Die Klägerin beantragt die Bestimmung des Gerichtsstands durch das Oberlandesgericht Hamm und vertritt die Auffassung, dass die Voraussetzungen einer Gerichtsstandsbestimmung gem. § 36 Abs. 1 Nr. 3 ZPO vorliegen und zweckmäßig das LG T als zuständiges Gericht zu bestimmen sei. Unerheblich sei, ob einer der Beklagten seinen allgemeinen Gerichtsstand in T habe. Die Beklagte zu 4) ist der Meinung, dass mangels Streitgenossenschaft der Beklagten die Bestimmung des Gerichtsstands nicht möglich ist. Die Beklagte zu 5) ist der Auffassung, dass das Oberlandesgericht Hamm schon unzuständig sei und auch die Voraussetzung der Streitgenossenschaft fehle.

II.1. Das Oberlandesgericht Hamm ist zur Entscheidung über den Antrag gem. § 36 Abs. 1, Abs. 2 ZPO berufen, da das nächsthöhere gemeinschaftliche Gericht über den Gerichten des allgemeinen Gerichtsstands der Beklagten der Bundesgerichtshof ist und das zunächst angerufene LG T zu seinem Bezirk gehört.

2. Der Gerichtsstandsbestimmung steht nicht entgegen, dass der Rechtsstreit bereits rechtshängig ist, da die Bestimmung nach dem Verfahrensstand unter Berücksichtigung des Zwecks des Bestimmungsverfahrens noch sinnvoll wäre.

3. Die Voraussetzungen einer Gerichtsstandsbestimmung gem. § 36 Abs. 1 Nr. 3 ZPO liegen jedoch nicht vor.

a) Allerdings ist ein gemeinsamer Gerichtsstand für alle Klagen, der die Bestimmung ausschlösse (vgl. Vollkommer in Zöller, Zivilprozessordnung, 31. Auflage 2016, § 36 ZPO Rn. 15 m.w.N.), nicht gegeben bzw. nicht sicher feststellbar.

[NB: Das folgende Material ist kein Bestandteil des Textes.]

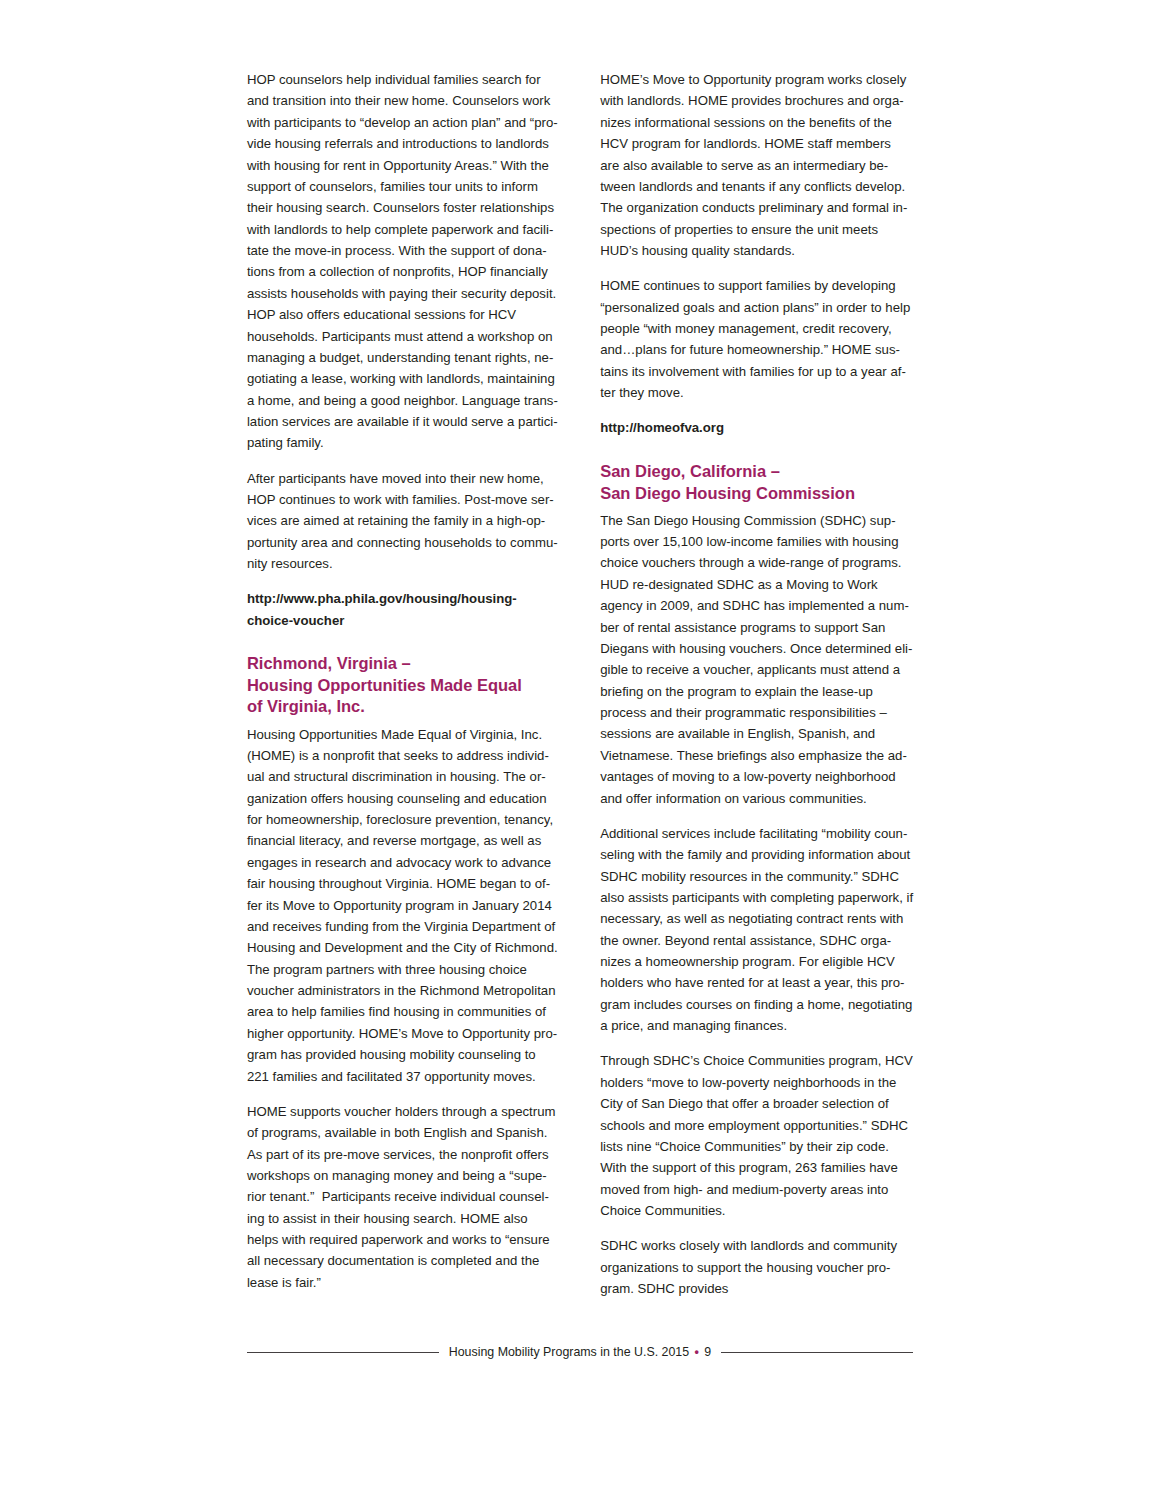HOP counselors help individual families search for and transition into their new home. Counselors work with participants to “develop an action plan” and “provide housing referrals and introductions to landlords with housing for rent in Opportunity Areas.” With the support of counselors, families tour units to inform their housing search. Counselors foster relationships with landlords to help complete paperwork and facilitate the move-in process. With the support of donations from a collection of nonprofits, HOP financially assists households with paying their security deposit. HOP also offers educational sessions for HCV households. Participants must attend a workshop on managing a budget, understanding tenant rights, negotiating a lease, working with landlords, maintaining a home, and being a good neighbor. Language translation services are available if it would serve a participating family.
After participants have moved into their new home, HOP continues to work with families. Post-move services are aimed at retaining the family in a high-opportunity area and connecting households to community resources.
http://www.pha.phila.gov/housing/housing-choice-voucher
Richmond, Virginia –
Housing Opportunities Made Equal
of Virginia, Inc.
Housing Opportunities Made Equal of Virginia, Inc. (HOME) is a nonprofit that seeks to address individual and structural discrimination in housing. The organization offers housing counseling and education for homeownership, foreclosure prevention, tenancy, financial literacy, and reverse mortgage, as well as engages in research and advocacy work to advance fair housing throughout Virginia. HOME began to offer its Move to Opportunity program in January 2014 and receives funding from the Virginia Department of Housing and Development and the City of Richmond. The program partners with three housing choice voucher administrators in the Richmond Metropolitan area to help families find housing in communities of higher opportunity. HOME’s Move to Opportunity program has provided housing mobility counseling to 221 families and facilitated 37 opportunity moves.
HOME supports voucher holders through a spectrum of programs, available in both English and Spanish. As part of its pre-move services, the nonprofit offers workshops on managing money and being a “superior tenant.” Participants receive individual counseling to assist in their housing search. HOME also helps with required paperwork and works to “ensure all necessary documentation is completed and the lease is fair.”
HOME’s Move to Opportunity program works closely with landlords. HOME provides brochures and organizes informational sessions on the benefits of the HCV program for landlords. HOME staff members are also available to serve as an intermediary between landlords and tenants if any conflicts develop. The organization conducts preliminary and formal inspections of properties to ensure the unit meets HUD’s housing quality standards.
HOME continues to support families by developing “personalized goals and action plans” in order to help people “with money management, credit recovery, and…plans for future homeownership.” HOME sustains its involvement with families for up to a year after they move.
http://homeofva.org
San Diego, California –
San Diego Housing Commission
The San Diego Housing Commission (SDHC) supports over 15,100 low-income families with housing choice vouchers through a wide-range of programs. HUD re-designated SDHC as a Moving to Work agency in 2009, and SDHC has implemented a number of rental assistance programs to support San Diegans with housing vouchers. Once determined eligible to receive a voucher, applicants must attend a briefing on the program to explain the lease-up process and their programmatic responsibilities – sessions are available in English, Spanish, and Vietnamese. These briefings also emphasize the advantages of moving to a low-poverty neighborhood and offer information on various communities.
Additional services include facilitating “mobility counseling with the family and providing information about SDHC mobility resources in the community.” SDHC also assists participants with completing paperwork, if necessary, as well as negotiating contract rents with the owner. Beyond rental assistance, SDHC organizes a homeownership program. For eligible HCV holders who have rented for at least a year, this program includes courses on finding a home, negotiating a price, and managing finances.
Through SDHC’s Choice Communities program, HCV holders “move to low-poverty neighborhoods in the City of San Diego that offer a broader selection of schools and more employment opportunities.” SDHC lists nine “Choice Communities” by their zip code. With the support of this program, 263 families have moved from high- and medium-poverty areas into Choice Communities.
SDHC works closely with landlords and community organizations to support the housing voucher program. SDHC provides
Housing Mobility Programs in the U.S. 2015 • 9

Für die Klagen gegen den Beklagten zu 1) und die Beklagte zu 3), den Beklagten zu 1) und die Beklagte zu 4) sowie den Beklagten zu 1) und die Beklagte zu 5) ist jeweils ein ausschließlicher Gerichtsstand am Sitz des Anbieters nach § 32b ZPO begründet. Dass dieser für alle genannten Klagen am gleichen Gericht begründet ist, ist nicht (sicher) feststellbar.

(1) Für die Klagen gegen die Beklagten zu 3), 4) und 5) folgt der Gerichtsstand des § 32b ZPO aus § 32b Abs. 1 Nr. 1 ZPO.

(a) Die Klagen haben jeweils einen Schadensersatzanspruch wegen falscher, irreführender oder unterlassener öffentlicher Kapitalmarktinformation zum Gegenstand. Die Klägerin stützt ihre Klagen jeweils auch auf unzureichende oder falsche Prospektangaben (vgl. S. 20 ff. des Schriftsatzes 17.06.2015, Bl. 534 ff. d.A.).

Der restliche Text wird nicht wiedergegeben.